- Born: Newton, Massachusetts, U.S.
- Education: Harvard University
- Occupations: Novelist, author
- Spouse: Rob LaZebnik
- Relatives: Nell Scovell (sister)

= Claire Scovell LaZebnik =

American novelist/author

Claire Scovell LaZebnik is an American novelist/author. She is the wife of American television writer Rob LaZebnik, with whom she has four children. She is also the sister of television writer Nell Scovell and of children's book writer Alice Scovell Coleman. She was raised in Newton, Mass and attended Newton South High School. She graduated from Harvard University in 1985.

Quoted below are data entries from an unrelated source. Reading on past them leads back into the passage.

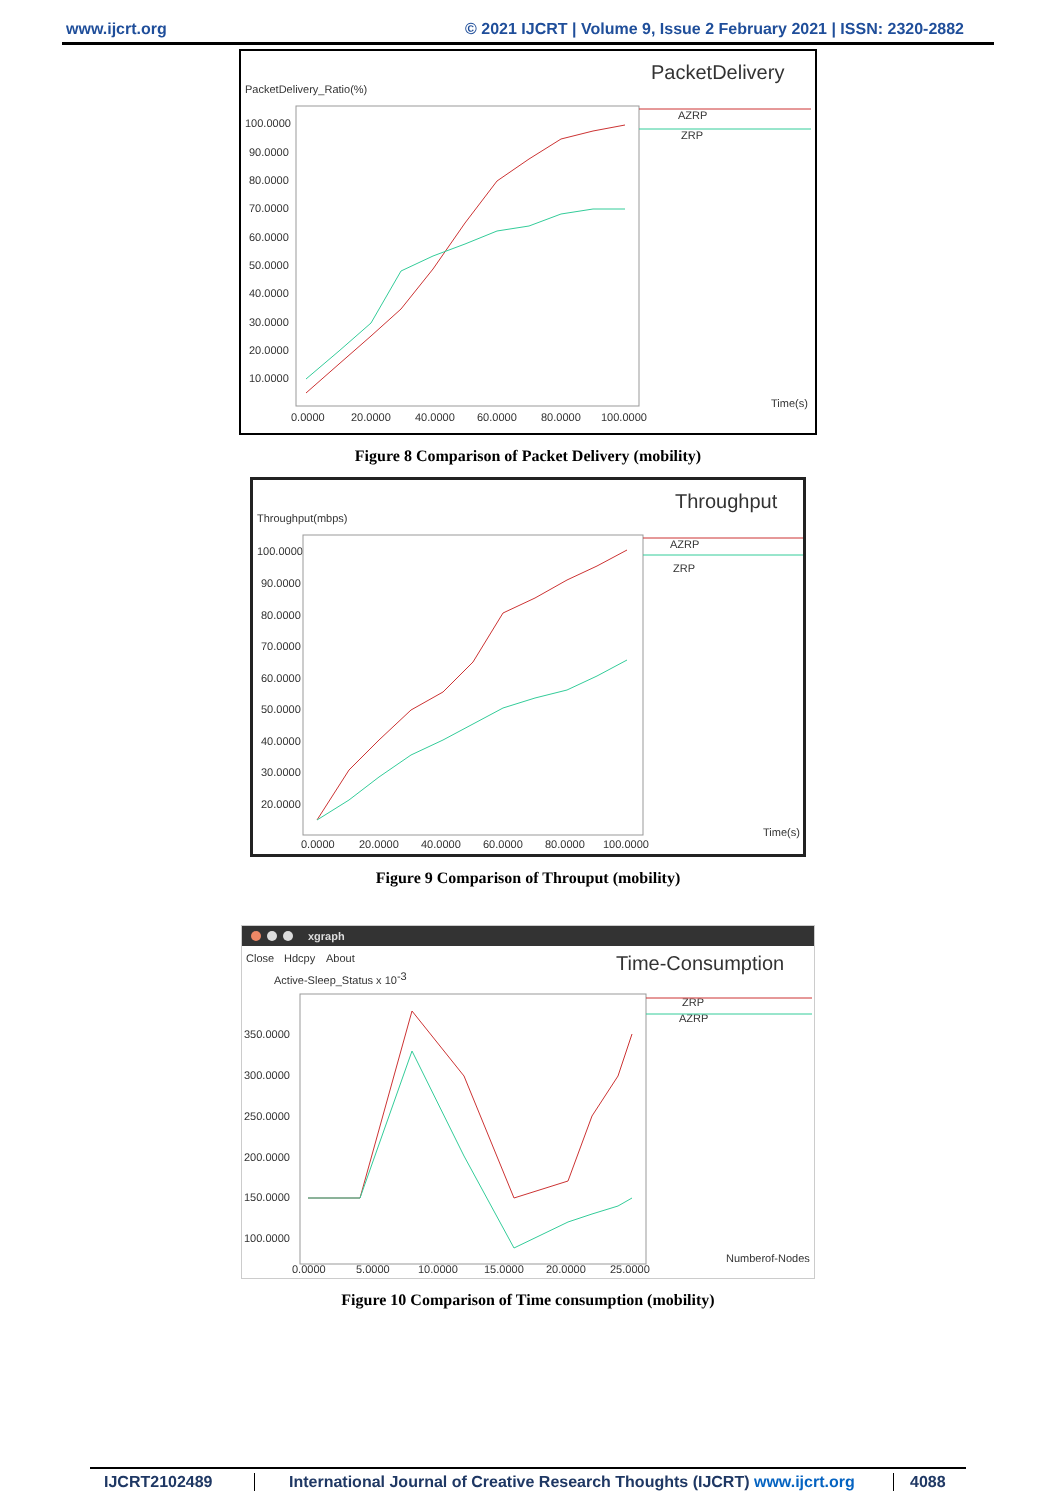www.ijcrt.org © 2021 IJCRT | Volume 9, Issue 2 February 2021 | ISSN: 2320-2882
PacketDelivery
PacketDelivery_Ratio(%)
100.0000
90.0000
80.0000
70.0000
60.0000
50.0000
40.0000
30.0000
20.0000
10.0000
0.0000
20.0000
40.0000
60.0000
80.0000
100.0000
Time(s)
AZRP
ZRP
Figure 8 Comparison of Packet Delivery (mobility)
Throughput
Throughput(mbps)
100.0000
90.0000
80.0000
70.0000
60.0000
50.0000
40.0000
30.0000
20.0000
0.0000
20.0000
40.0000
60.0000
80.0000
100.0000
Time(s)
AZRP
ZRP
Figure 9 Comparison of Throuput (mobility)
xgraph
Close
Hdcpy
About
Time-Consumption
Active-Sleep_Status x 10-3
350.0000
300.0000
250.0000
200.0000
150.0000
100.0000
0.0000
5.0000
10.0000
15.0000
20.0000
25.0000
Numberof-Nodes
ZRP
AZRP
Figure 10 Comparison of Time consumption (mobility)
IJCRT2102489 International Journal of Creative Research Thoughts (IJCRT) www.ijcrt.org 4088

Her novels include Same as It Never Was, Knitting Under the Influence, and The Smart One and the Pretty One, the second of which defunct magazine Romantic Times said "turned into a burdensome cliche". She has co-written two books on autism with Dr. Lynn Kern Koegel of the Koegel Autism Research Center at the University of California at Santa Barbara. In the first, Overcoming Autism, she writes at the end of each chapter about her son, who was diagnosed with autism at age two and a half. In the second, Growing up on the Spectrum (2009), the everyday issues of adolescents with autism are addressed. She co-edited the cookbook SisterWriterEaters with Ann Brown.